- Atlassian work futurist Dominic Price highlighted the danger of businesses trying to predict the future.
- He explained that “if you predict too far ahead, you just end up building things that get you there to prove yourself”.
- Price also discussed the importance of unlearning to make way for you to learn something new.
If you want to prepare for the future, don’t try to predict it.
That’s a nugget of advice from Atlassian work futurist Dominic Price, who has been with the software business for just over 6 years.
Price was one of the speakers at the Atlassian Open event in Sydney on October 1, with his session exploring better approaches of working that will help you grow.
Speaking to Business Insider Australia after his session, Price highlighted the dangers of predicting the future.
“There is this temptation to try and predict the future,” he said. “It’s normally a fallacy. Because if you predict too far ahead, you just end up building things that get you there to prove yourself. Because it’s way better for your ego.”
What Atlassian does instead, Price explained, is build a culture around experimentation and exploration.
“We have so much uncertainty in our business and with our customers, we can’t predict the future,” Price said. “If we do, really weird things happen. So instead of predicting the future, we go, ‘hang on, what can we understand’?
“We can understand that teams are more distributed, we understand that people coming through the system are more educated, we understand that [there are] more generations in the workforce, there’s more diversity…We understand all these trends. How do we build an environment that supports those trends?”
Price added that at Atlassian, when the company experiments and explores, it also has to be open to the fact that half its experiments go wrong.
“Suddenly, what you then realise is your superpower is your ability to learn and adapt faster than the next best person.”
It’s a process, Dominic said, that requires resilience, vulnerability and commitment.
The value of unlearning
Price discussed Atlassian’s desire to be more open – both as a way of being and a way of working. However, being more open also means you might have to unlearn habits you have built in the past.
“So when we think about this openness and unlearning, what we’re talking about is saying, how can you be the best version of you, not the best version of you in work – the best version of you full stop,” he said.
“And so we have to unlearn a whole [lot] of habits with family, with friends and in work. And then when you unlearn, you suddenly realise you’ve got the space, the freedom to be open, to try something new.”
Price added that unlearning is acknowledging that what got you to where you are now, isn’t necessarily what will get you to the next stage.

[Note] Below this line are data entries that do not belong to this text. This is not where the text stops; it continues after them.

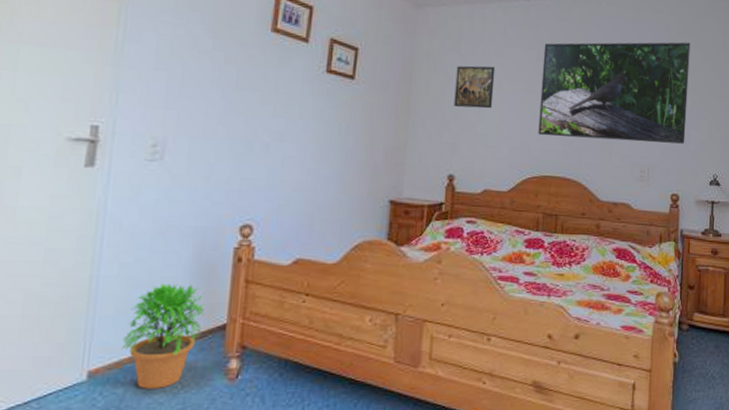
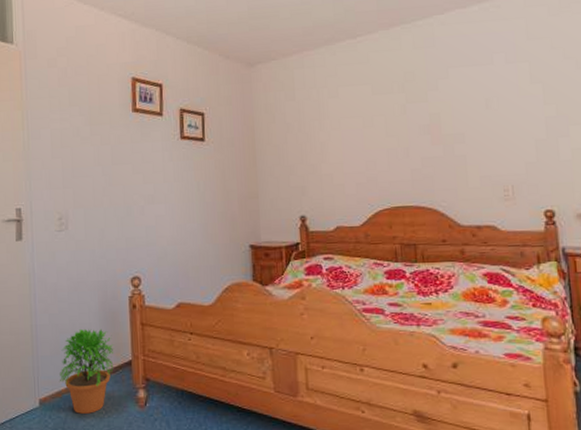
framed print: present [454,65,496,109] -> none [294,108,334,151]
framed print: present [538,42,691,144] -> none [377,45,554,168]

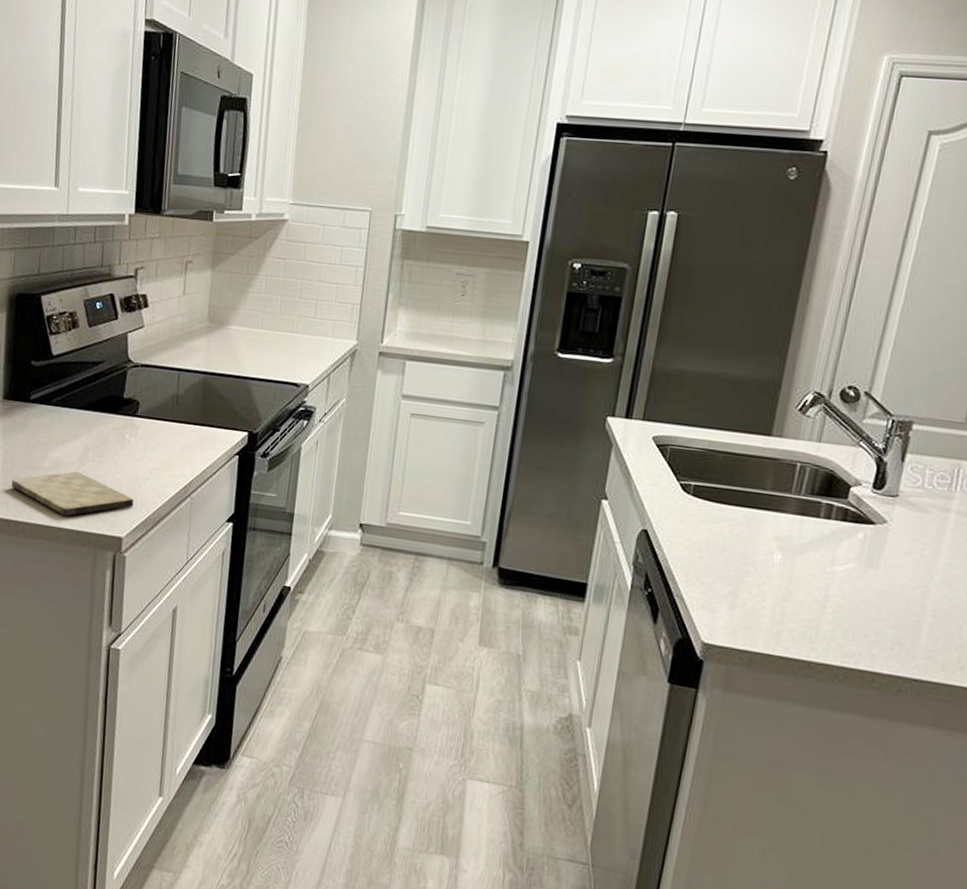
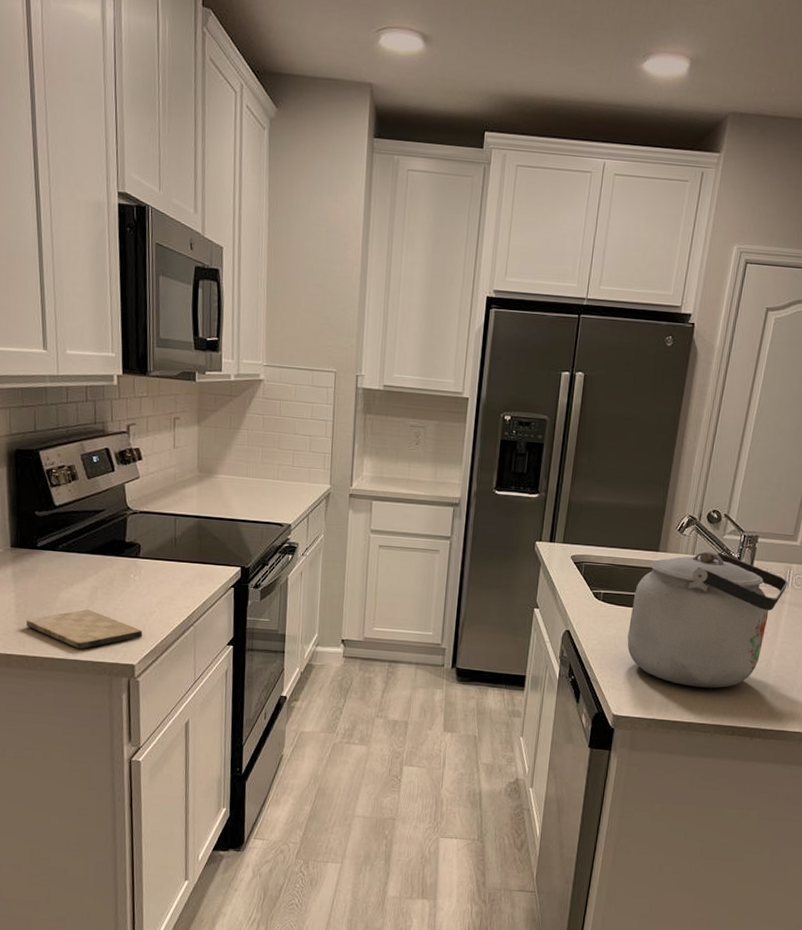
kettle: none [724,437,955,619] -> present [627,550,788,688]

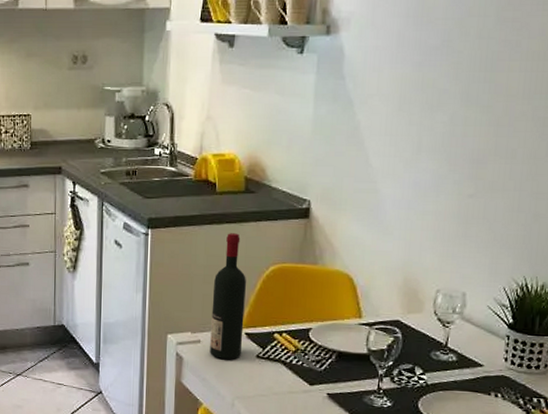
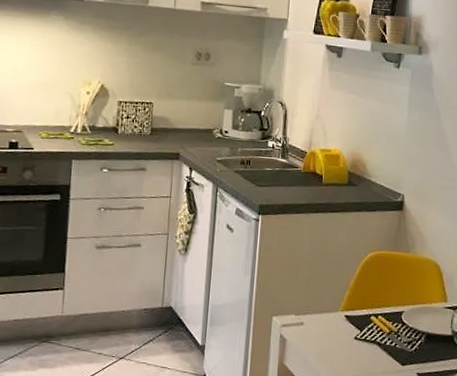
wine bottle: present [210,233,247,359] -> none [312,221,348,341]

“What I know is that the thing that I used to do isn’t going to pay the same dividend in the future, because the world around me is changing, so I have to evolve,” Price said.
And this principle doesn’t only apply to your personal life, but in business as well.
“In reality – and this is what we see with organisations – you don’t have to evolve,” Price said. “You have a choice. And Atlassian, we’ve chosen to evolve, we want to stay more relevant.
“For us, this is around saying how are we open to understanding the future of work? How are we open to unlearning our old habits, and then how [are] we open to trying something new?”